Problem >> Once you have located the line containing "thumb mcp: (317, 336)" in the material below, return it exactly along with each line after it through the line containing "thumb cmc: (186, 76)".

Data >>
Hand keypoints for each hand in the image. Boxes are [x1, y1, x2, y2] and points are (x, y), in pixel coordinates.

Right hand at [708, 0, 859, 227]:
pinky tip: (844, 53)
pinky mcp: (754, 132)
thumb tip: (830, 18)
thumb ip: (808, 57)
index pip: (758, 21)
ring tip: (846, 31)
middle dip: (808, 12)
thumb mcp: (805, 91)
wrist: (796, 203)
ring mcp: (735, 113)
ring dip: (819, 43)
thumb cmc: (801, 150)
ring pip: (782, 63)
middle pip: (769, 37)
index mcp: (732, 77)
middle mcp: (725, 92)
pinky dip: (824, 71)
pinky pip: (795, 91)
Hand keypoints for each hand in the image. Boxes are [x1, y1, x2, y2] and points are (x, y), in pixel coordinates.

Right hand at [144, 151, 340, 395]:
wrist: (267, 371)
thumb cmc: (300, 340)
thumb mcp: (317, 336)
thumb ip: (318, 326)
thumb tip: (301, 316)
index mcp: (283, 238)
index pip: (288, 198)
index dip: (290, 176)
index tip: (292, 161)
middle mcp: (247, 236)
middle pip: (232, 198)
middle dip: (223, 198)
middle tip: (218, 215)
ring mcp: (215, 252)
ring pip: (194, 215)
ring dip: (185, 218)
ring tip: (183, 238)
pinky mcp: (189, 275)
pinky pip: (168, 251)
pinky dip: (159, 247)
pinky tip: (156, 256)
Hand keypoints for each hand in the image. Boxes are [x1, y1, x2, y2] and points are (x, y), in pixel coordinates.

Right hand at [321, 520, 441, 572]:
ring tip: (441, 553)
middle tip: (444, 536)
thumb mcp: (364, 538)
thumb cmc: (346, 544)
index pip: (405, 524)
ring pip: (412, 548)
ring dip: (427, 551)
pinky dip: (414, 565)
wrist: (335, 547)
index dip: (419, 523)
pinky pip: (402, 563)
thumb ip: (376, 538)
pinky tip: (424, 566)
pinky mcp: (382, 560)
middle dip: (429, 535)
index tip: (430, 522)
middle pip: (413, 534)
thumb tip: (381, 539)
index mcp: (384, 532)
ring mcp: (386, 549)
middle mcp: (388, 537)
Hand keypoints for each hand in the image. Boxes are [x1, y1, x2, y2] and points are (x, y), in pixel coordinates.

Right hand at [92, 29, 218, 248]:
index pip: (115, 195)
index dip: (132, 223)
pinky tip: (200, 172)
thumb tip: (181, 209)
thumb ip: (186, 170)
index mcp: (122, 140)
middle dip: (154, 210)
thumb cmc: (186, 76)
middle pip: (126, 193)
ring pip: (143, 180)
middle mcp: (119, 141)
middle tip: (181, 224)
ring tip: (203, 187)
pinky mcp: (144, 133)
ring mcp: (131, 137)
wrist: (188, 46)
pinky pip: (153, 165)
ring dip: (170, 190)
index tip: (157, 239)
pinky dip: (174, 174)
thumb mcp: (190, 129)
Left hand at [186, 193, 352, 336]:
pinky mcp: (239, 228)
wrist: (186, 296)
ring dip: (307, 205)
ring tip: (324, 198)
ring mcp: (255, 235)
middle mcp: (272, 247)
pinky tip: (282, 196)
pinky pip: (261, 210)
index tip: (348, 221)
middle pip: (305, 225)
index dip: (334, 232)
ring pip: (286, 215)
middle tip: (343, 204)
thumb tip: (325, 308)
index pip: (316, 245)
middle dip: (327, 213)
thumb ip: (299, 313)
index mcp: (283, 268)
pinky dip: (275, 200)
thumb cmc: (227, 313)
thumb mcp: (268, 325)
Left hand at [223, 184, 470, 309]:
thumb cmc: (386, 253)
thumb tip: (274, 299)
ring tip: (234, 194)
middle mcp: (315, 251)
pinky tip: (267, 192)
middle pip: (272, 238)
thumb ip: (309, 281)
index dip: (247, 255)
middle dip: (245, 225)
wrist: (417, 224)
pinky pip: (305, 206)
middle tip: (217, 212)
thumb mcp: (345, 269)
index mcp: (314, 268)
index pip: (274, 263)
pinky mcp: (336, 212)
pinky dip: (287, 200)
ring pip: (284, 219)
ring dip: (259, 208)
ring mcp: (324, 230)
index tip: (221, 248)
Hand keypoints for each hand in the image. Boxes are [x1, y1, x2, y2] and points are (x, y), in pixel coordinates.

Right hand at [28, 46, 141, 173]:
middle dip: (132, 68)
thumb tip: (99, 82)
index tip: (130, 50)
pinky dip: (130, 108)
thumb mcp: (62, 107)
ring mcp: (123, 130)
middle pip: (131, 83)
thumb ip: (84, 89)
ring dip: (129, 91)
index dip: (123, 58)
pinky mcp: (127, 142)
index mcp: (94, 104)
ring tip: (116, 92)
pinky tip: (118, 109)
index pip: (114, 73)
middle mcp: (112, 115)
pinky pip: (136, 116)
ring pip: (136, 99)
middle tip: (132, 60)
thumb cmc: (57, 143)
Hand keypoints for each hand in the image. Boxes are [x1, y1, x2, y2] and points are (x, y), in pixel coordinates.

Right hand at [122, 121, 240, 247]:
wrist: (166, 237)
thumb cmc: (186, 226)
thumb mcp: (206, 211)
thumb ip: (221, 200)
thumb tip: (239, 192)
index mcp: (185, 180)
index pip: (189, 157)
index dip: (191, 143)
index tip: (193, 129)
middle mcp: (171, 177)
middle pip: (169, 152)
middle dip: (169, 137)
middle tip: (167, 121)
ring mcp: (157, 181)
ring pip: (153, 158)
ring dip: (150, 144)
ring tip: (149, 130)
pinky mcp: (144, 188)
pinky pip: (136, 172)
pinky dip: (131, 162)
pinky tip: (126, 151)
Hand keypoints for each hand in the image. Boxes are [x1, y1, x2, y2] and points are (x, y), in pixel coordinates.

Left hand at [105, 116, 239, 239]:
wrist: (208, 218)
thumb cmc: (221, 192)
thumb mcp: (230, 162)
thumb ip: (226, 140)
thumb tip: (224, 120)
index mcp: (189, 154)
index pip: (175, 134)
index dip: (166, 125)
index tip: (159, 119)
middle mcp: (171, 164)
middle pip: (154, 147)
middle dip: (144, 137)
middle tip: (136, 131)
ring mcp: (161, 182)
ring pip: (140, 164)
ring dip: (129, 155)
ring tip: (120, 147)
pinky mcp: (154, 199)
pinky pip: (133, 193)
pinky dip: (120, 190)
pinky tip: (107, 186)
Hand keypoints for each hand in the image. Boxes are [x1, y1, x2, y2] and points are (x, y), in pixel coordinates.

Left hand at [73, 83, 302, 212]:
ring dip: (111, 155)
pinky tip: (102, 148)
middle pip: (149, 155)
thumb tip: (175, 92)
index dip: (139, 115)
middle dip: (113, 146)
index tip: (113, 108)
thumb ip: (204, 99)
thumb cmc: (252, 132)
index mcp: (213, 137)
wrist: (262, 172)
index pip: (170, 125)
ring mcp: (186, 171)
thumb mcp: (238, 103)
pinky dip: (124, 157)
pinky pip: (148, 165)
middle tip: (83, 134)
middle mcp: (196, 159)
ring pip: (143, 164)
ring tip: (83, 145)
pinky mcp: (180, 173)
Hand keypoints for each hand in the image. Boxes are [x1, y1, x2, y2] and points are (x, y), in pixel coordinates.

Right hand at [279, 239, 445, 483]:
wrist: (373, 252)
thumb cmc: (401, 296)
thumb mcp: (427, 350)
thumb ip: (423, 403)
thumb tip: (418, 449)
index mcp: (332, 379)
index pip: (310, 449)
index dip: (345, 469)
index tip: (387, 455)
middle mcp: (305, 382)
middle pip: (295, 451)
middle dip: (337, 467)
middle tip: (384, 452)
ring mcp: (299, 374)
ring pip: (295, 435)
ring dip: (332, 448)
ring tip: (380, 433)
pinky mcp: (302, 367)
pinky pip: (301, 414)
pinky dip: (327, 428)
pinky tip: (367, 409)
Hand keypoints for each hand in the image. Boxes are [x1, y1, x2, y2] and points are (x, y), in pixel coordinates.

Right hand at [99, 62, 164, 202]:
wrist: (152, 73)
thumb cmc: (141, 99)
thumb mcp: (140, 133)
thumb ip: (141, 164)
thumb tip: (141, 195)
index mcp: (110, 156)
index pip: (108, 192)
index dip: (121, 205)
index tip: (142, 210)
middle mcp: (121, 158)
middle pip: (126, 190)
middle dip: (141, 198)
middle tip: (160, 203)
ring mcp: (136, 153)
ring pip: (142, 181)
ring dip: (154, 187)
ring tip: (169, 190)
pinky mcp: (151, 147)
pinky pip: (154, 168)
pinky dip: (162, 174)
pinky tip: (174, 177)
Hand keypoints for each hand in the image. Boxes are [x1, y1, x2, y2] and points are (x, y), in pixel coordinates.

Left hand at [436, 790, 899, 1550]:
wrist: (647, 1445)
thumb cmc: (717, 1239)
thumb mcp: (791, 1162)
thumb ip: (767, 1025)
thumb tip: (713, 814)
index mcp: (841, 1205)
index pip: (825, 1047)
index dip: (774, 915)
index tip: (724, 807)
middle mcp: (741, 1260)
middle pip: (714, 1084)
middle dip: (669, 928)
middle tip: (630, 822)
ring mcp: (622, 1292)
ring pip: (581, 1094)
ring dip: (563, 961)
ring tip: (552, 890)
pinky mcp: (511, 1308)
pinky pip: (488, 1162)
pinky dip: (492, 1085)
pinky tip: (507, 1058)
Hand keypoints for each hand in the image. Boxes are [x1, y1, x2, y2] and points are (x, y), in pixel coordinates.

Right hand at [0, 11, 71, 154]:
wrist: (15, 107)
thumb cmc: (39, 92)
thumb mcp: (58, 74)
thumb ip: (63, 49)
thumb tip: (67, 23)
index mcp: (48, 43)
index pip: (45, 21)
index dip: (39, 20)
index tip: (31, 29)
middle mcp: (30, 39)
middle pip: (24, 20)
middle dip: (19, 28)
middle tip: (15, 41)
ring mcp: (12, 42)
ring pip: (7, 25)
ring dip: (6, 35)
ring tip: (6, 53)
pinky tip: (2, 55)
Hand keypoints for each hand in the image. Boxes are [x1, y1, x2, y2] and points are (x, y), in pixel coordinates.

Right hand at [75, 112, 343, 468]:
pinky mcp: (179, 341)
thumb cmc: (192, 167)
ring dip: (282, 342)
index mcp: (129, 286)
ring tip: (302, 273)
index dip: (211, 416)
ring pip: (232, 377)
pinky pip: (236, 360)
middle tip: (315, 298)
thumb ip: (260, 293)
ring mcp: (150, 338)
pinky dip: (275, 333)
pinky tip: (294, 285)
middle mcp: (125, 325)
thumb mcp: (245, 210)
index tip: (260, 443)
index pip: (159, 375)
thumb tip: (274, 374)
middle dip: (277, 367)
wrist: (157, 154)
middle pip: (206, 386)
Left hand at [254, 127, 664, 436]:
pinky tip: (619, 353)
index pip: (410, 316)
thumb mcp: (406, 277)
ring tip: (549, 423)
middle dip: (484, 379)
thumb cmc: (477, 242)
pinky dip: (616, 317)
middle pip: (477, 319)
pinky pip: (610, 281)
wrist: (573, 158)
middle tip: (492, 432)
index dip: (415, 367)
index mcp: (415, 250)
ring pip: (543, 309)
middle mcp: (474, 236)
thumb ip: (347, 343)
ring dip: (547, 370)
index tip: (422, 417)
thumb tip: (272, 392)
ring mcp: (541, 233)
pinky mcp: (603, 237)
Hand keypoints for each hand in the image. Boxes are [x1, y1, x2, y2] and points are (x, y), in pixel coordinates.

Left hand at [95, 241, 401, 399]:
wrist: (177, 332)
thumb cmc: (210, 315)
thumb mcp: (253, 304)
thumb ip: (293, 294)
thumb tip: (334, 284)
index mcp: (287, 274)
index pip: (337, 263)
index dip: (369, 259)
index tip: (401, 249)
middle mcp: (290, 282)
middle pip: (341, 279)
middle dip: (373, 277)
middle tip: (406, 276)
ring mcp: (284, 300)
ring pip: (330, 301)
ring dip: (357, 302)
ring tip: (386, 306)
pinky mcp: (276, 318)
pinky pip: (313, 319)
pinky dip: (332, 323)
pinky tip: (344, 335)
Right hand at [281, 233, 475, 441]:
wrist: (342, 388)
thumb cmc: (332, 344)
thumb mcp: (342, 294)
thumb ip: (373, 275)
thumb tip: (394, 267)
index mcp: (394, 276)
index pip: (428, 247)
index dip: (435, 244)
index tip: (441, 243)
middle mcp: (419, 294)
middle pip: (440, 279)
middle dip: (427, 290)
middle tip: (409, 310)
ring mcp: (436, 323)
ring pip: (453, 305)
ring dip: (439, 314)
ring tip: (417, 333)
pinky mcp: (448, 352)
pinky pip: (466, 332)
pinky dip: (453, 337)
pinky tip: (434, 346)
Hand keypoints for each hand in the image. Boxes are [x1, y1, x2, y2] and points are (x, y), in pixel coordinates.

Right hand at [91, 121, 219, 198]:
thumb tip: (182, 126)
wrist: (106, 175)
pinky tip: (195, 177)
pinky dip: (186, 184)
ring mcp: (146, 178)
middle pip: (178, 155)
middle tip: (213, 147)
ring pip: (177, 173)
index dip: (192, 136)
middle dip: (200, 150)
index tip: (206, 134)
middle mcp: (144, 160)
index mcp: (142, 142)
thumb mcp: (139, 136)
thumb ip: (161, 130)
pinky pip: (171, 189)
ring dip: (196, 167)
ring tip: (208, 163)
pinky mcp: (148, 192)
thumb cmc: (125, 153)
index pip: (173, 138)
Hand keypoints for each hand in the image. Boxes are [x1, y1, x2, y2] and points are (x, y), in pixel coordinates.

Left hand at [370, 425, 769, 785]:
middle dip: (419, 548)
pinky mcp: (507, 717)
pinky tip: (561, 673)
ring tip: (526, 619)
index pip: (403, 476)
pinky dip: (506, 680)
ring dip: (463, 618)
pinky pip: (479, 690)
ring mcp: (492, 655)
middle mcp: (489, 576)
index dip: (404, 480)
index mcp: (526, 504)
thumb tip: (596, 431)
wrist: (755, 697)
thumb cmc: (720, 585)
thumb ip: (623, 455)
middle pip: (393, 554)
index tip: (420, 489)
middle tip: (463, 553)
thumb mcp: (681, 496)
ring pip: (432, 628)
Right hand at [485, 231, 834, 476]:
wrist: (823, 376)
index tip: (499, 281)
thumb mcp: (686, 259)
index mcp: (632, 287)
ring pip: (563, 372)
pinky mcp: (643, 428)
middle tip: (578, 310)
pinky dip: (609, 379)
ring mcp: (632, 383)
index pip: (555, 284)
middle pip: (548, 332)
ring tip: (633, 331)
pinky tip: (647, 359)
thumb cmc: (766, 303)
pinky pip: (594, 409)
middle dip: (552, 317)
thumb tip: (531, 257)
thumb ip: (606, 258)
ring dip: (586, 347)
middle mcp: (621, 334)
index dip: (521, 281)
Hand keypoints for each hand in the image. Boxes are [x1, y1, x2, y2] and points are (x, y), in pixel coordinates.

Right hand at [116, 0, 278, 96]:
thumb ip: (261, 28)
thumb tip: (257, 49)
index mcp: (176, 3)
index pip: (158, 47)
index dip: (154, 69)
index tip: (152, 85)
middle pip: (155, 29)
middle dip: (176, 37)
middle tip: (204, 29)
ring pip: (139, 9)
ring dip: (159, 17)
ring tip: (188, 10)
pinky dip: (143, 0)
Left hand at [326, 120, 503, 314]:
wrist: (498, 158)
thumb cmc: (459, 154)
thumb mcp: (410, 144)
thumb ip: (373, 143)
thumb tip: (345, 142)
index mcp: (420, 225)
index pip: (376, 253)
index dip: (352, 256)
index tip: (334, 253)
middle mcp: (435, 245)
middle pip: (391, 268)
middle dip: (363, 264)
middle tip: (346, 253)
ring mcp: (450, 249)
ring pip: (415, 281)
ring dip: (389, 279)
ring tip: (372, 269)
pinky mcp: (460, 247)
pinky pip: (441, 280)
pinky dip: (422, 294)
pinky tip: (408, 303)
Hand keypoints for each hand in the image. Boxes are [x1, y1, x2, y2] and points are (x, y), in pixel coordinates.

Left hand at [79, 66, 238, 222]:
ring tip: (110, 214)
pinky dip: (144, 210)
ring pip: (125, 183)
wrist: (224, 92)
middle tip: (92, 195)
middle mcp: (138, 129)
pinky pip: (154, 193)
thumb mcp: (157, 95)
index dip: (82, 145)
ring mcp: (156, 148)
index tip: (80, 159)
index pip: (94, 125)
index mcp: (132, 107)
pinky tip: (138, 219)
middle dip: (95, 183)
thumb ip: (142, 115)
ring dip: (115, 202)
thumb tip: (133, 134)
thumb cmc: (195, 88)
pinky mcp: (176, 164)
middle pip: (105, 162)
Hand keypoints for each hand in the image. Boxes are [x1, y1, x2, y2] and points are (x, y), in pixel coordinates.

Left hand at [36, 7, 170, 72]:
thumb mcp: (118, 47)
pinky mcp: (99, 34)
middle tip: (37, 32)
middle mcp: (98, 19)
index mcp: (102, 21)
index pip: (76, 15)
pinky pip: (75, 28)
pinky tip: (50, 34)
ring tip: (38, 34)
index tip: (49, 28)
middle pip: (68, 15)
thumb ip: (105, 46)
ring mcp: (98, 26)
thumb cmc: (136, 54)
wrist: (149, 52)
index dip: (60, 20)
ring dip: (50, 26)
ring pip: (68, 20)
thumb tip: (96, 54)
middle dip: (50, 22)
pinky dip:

Answer to this exercise >>
thumb mcp: (317, 336)
thumb ip: (318, 326)
thumb tip: (301, 316)
index mcp: (283, 238)
index pip: (288, 198)
index dip: (290, 176)
index tip: (292, 161)
middle mcp: (247, 236)
middle pip: (232, 198)
middle dip: (223, 198)
middle tip: (218, 215)
ring mcp: (215, 252)
ring pip: (194, 215)
ring dip: (185, 218)
ring tip: (183, 238)
pinky mcp: (189, 275)
pinky pip: (168, 251)
pinky dip: (159, 247)
pinky tip: (156, 256)
Hand keypoints for each hand in the image. Boxes are [x1, y1, x2, y2] and points are (x, y), in pixel coordinates.

Right hand at [321, 520, 441, 572]:
ring tip: (441, 553)
middle tip: (444, 536)
thumb mcp: (364, 538)
thumb cmc: (346, 544)
index pip: (405, 524)
ring pip: (412, 548)
ring dip: (427, 551)
pinky dip: (414, 565)
wrist: (335, 547)
index dip: (419, 523)
pinky pip: (402, 563)
thumb ip: (376, 538)
pinky tip: (424, 566)
pinky mcp: (382, 560)
middle dip: (429, 535)
index tip: (430, 522)
middle pip: (413, 534)
thumb tip: (381, 539)
index mcp: (384, 532)
ring mcp: (386, 549)
middle mcp: (388, 537)
Hand keypoints for each hand in the image. Boxes are [x1, y1, x2, y2] and points are (x, y), in pixel coordinates.

Right hand at [92, 29, 218, 248]:
index pip: (115, 195)
index dip: (132, 223)
pinky tip: (200, 172)
thumb tip: (181, 209)
thumb ip: (186, 170)
index mcp: (122, 140)
middle dip: (154, 210)
thumb cmc: (186, 76)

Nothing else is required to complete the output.